By Emily Hargitai
When I was a freshman, a professor told me that writers should wait at least 20 years before attempting to write about personal painful experiences. I believe this is an accurate estimate. Two decades seems like just the right amount of time for existential pain to fully decompose into usable soil. I remember once, I brought in a story for workshop that was quite obviously written about a recent and painful event. While certainly raw, the story had no clear plot, and was so incomprehensible that it legitimately called my mental stability into question. Luckily, my classmates were kind, and no harm was done. In fact, even though from an editorial standpoint, my story was a smoldering pile of garbage, there was something cathartic about writing it, and something sobering about hearing my classmates’ feedback. The workshop was tough—almost like an intervention—but I am better off as a writer for having gone through it.
This experience–of writing an unpublishable story that tore me apart emotionally, but in time also brought me to a better place as a writer—is confusing and paradoxical. Even though I’ve gone through it first-hand, it makes very little sense to me that the writing process can simultaneously be therapeutic and maddening. At one end of the spectrum, we have heartwarming sentiments like this one expressed by Anne Frank: “I can shake of everything as I write: my sorrows disappear, my courage reborn.” But on the other, we have Hemingway’s decidedly more frightening declaration: “There’s nothing to writing. All you do is sit at a typewriter and bleed.”
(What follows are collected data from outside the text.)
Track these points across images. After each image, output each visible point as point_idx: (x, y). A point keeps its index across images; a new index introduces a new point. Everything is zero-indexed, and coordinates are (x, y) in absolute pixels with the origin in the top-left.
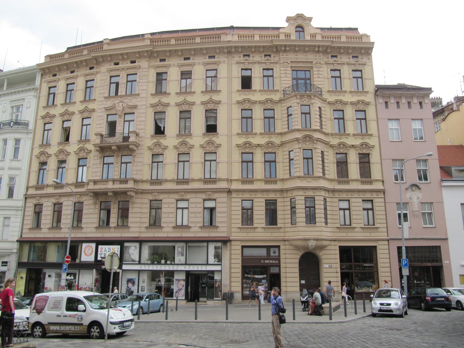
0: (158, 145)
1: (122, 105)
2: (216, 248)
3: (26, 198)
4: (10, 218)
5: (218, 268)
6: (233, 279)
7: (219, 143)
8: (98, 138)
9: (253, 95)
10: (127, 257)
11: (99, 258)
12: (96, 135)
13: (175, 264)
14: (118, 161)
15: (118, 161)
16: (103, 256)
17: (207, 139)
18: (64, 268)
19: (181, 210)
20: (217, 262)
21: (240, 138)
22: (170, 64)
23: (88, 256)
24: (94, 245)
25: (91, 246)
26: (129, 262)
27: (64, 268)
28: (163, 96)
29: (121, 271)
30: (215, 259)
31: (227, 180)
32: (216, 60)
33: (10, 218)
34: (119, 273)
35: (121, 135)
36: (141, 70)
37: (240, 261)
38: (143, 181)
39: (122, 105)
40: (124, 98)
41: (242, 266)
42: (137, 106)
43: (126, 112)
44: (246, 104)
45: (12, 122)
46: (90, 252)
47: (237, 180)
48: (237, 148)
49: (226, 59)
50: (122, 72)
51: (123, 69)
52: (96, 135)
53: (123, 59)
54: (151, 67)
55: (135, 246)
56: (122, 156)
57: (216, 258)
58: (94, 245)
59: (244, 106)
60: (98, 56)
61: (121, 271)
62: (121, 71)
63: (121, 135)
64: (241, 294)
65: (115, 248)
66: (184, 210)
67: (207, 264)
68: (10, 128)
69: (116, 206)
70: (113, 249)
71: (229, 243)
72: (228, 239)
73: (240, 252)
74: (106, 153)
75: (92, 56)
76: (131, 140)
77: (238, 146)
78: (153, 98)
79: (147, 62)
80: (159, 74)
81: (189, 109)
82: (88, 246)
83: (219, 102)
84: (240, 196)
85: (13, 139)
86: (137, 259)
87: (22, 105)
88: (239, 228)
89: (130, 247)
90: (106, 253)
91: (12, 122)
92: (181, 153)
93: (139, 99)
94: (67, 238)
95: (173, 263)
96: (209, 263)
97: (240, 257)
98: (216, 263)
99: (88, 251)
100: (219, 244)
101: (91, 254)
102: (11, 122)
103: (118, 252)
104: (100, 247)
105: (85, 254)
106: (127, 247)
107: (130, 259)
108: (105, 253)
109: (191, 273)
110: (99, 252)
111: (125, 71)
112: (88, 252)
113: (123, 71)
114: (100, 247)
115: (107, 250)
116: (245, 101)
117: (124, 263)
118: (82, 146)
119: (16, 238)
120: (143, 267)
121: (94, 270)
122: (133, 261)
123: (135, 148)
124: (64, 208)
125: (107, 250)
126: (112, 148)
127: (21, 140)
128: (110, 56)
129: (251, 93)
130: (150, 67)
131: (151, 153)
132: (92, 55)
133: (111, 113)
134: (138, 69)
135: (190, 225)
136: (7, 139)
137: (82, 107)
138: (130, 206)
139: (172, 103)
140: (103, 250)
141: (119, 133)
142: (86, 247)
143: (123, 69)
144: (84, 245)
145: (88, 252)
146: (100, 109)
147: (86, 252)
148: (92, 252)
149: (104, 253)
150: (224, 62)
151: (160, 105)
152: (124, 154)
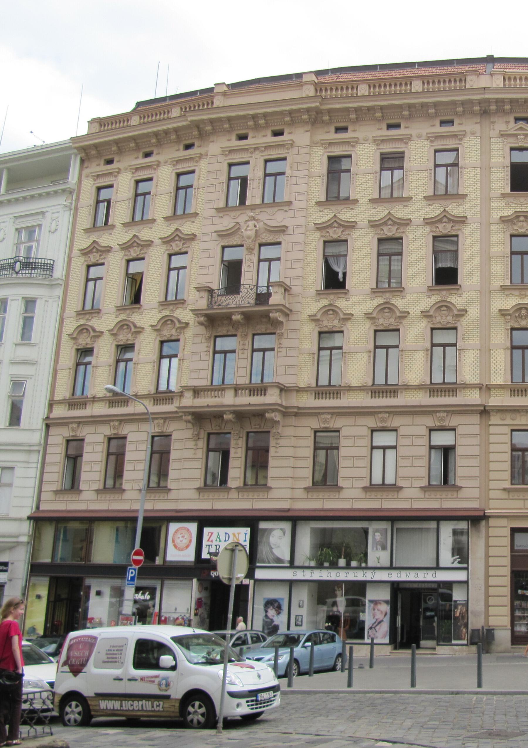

For clarity on this complicated matter, I approached some of the writing students here at Purchase for their thoughts. Their perspectives are passionate, enlightening, and derived from their own unique experiences.
First, I talked to Sydney Shaffer, a poet who is deeply inspired by Virginia Woolf and Sylvia Plath as well as Walt Whitman and T.S. Eliot. On the conflict between writing and healing, Shaffer said, “The writing process isn’t a conflict between catharsis and madness, but a blend of the two. The maddening part comes when the writer needs to re-experience whatever they are writing about, but the cathartic part is putting it into beautiful new words that become unfamiliar to the reader, and sometimes even to the writer.” I found this response fascinating, particularly Sydney’s discussion of unfamiliarity as something that dilutes the raw emotion of experience to ingestible levels in her poetry. She also introduced an entirely different, and arguably more productive, way of thinking about the issue: That maybe writing and healing are not at war with one other, but in harmony, one informing the other in the process of writing.
I also approached Finola McDonald, a poet here at Purchase, for her two-cents on the matter. Like Sydney, Finola understands bleeding and healing as inexorably linked when it comes to the writing process. But she also points out that the intensity of the emotional turmoil is not fixed, that it depends a great deal on how close the writer is to the subject. She shares from experience: “The process of writing tears me open. My mind flips inside out and upside down—if the content is more personal, it’s chaos. But once everything is on the page, I’ve been stitched up and tucked in as though nothing ever happened.” I was struck in particular by this image of being “stitched up and tucked in.” For Finola, writing a personal poem is a little like undergoing an invasive surgical procedure. The procedure itself is unpleasant and messy, but if it goes well, the result is worthwhile.
Finally, I spoke with Shannon Swiatowicz, a screenwriter who studies horror films and psychological thrillers. To write them in a genuinely horrifying and convincing manner, it is necessary for Shannon to explore the darkest regions of human consciousness through observation and introspection alike. When I asked Shannon for her thoughts, she said, “Writing is in many ways both the band-aid and the scalpel. Some days I need to feel the relief of tearing myself open and seeing what pours out, while other days I would rather wash dishes than sit alone with a blank sheet of paper and the expanse of my mind.” On the topic of introspection and character development, she added, “I don’t think you can truly understand your characters and the heart of the story you’re trying to tell if you haven’t torn apart your own suffering and found the root of what makes you tick.” As someone whose work generally comes from a more autobiographical place, I was surprised by how much I related to Shannon’s screenwriting experience. Just because you aren’t writing directly about your own life, that doesn’t mean the process isn’t highly emotional, and more than a little gory.
In addition to being writers, the women I spoke to and I have this is in common: we are all college-aged. My freshman year professor’s rule—that a minimum of 20 years should pass before a painful experience meets the page—is certainly ideal, but it just isn’t possible for us. With deadlines to meet and portfolios to compile, we can’t feasibly limit our pool of writable experiences to the womb, or fresh out of it, which is generally where “20 years ago” places us. Discussions about how to produce quality work without sacrificing sanity are not just fascinating to have, they also serve practical purpose at the college level: They provide comfort and clarity for writers like Sydney, Finola, Shannon, and myself, who cannot afford to wait, and do not want to.